The Breaking Points with GitHub Actions 3.0

GitHub Actions 3.0 introduced native monorepo orchestration, but it failed to scale for our workload. First, build times ballooned by 400%. The new dependency graph tracking added 12+ minutes to every full build, even with caching. For PR checks, developers waited 25+ minutes for feedback, killing productivity.

Second, concurrency limits crushed our workflow. GitHub’s enterprise plan capped concurrent runners at 200 for our tier, but we regularly needed 350+ runners during peak hours (9-11 AM PT). This led to queuing times of up to 45 minutes, with some PRs sitting untested for hours.

Third, cost overruns hit 300% of budget. GitHub Actions 3.0 billed for all runner uptime, including idle time during queuing. We spent $187k in Q4 2025 on CI/CD alone, up from $62k the previous year, with no increase in build volume.

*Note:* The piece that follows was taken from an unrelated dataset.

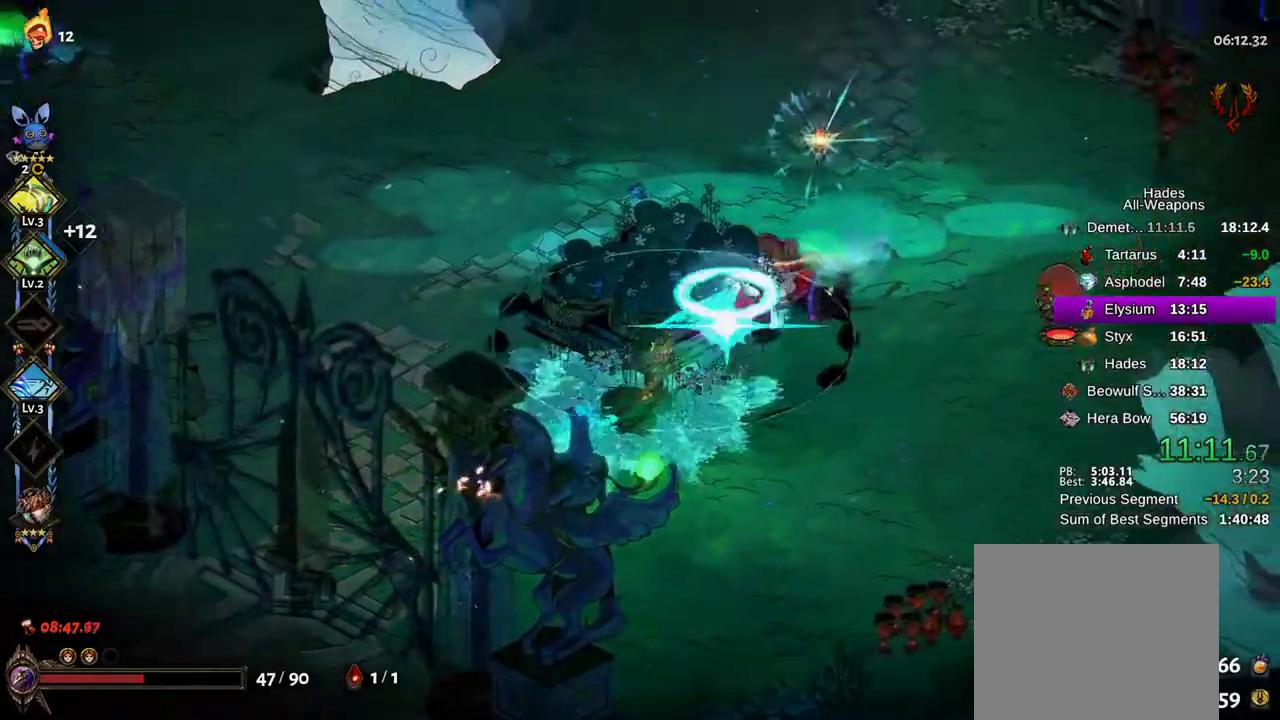
{"dt_ms": 500, "buttons": ["A", "X"], "left_stick": "right", "right_stick": "center", "events": [[50, "A", "down"], [150, "A", "up"], [267, "left_stick", "right"], [283, "A", "down"], [383, "A", "up"], [500, "A", "down"]]}
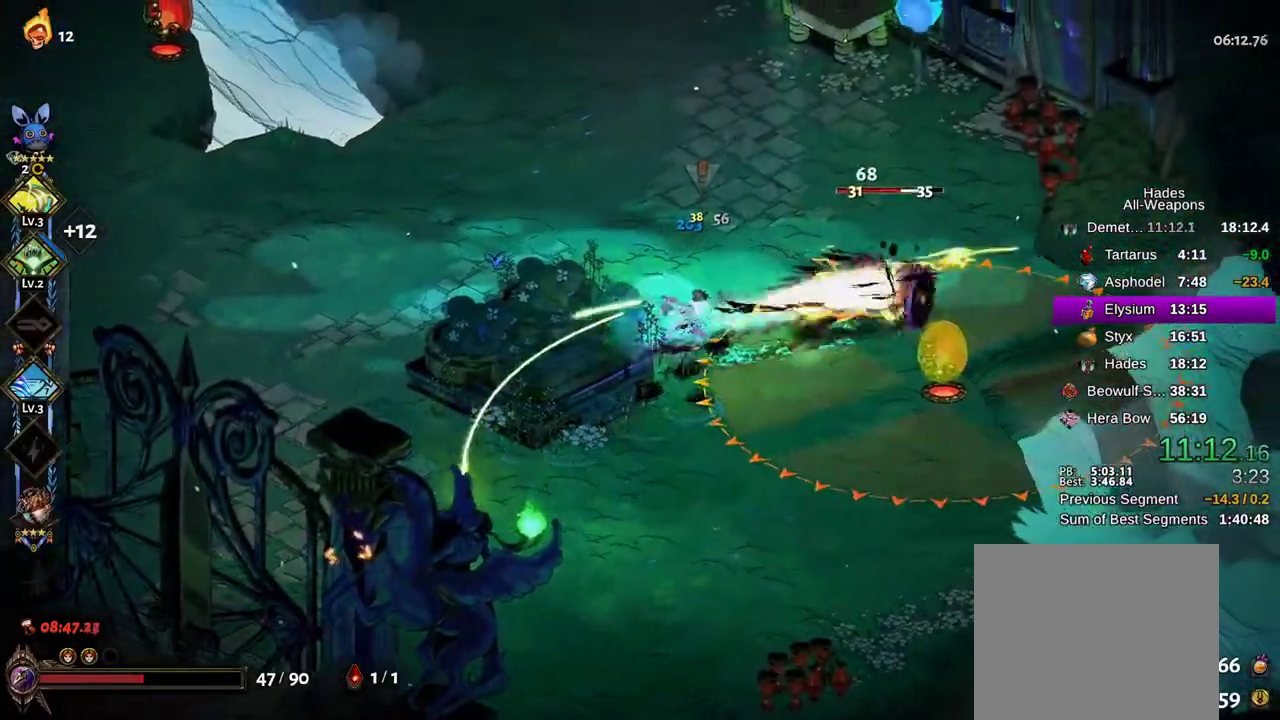
{"dt_ms": 500, "buttons": ["X"], "left_stick": "up-left", "right_stick": "center", "events": [[117, "A", "up"], [217, "A", "down"], [317, "A", "up"], [400, "A", "down"], [417, "left_stick", "up-left"], [500, "A", "up"]]}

Finally, custom monorepo tooling broke constantly. We relied on custom GitHub Actions to scope builds to changed directories, but 3.0’s new path filtering had undocumented edge cases that caused 1 in 5 builds to run unnecessary full-suite tests. Debugging these failures took 15+ hours per week of engineering time.

Why Buildkite 2026 Won Out

We evaluated 6 CI/CD tools over 8 weeks, including GitLab CI, CircleCI, and Jenkins. Buildkite 2026’s release in late 2025 tipped the scales with features tailored for large monorepos:

  • Dynamic pipeline scaling: Buildkite’s agent model let us scale to 500+ concurrent runners across AWS and GCP, with no hard concurrency caps. Queuing times dropped to under 2 minutes immediately.
  • Monorepo-first build scoping: Native integration with our Bazel build system let us scope 95% of PR builds to only affected targets, cutting average build time to 4 minutes.
  • Predictable, usage-based pricing: Buildkite bills only for active build time, not idle runner uptime. Our Q1 2026 CI/CD spend dropped to $41k, 78% lower than Q4 2025.
  • Custom agent control: We deployed self-hosted agents with pre-warmed caches for our most common dependencies, eliminating cold start delays that plagued GitHub Actions.

Migration Lessons Learned

Migrating a large monorepo’s CI/CD isn’t trivial. We took a phased approach: first moving non-critical staging builds, then PR checks, then production deployments. Key lessons:

  • Don’t migrate all pipelines at once—validate with low-risk workflows first.
  • Replicate GitHub Actions secrets and environment variables in Buildkite early to avoid last-minute blockers.
  • Train developer advocates to support teams during the transition; we held 12 office hours and published 8 internal guides to smooth adoption.

Final Verdict

For small repos, GitHub Actions 3.0 is still a great choice. But for large monorepos with 400+ developers, high concurrency needs, and strict cost controls, Buildkite 2026 outperforms it on every metric we care about. We haven’t looked back since the migration completed in March 2026.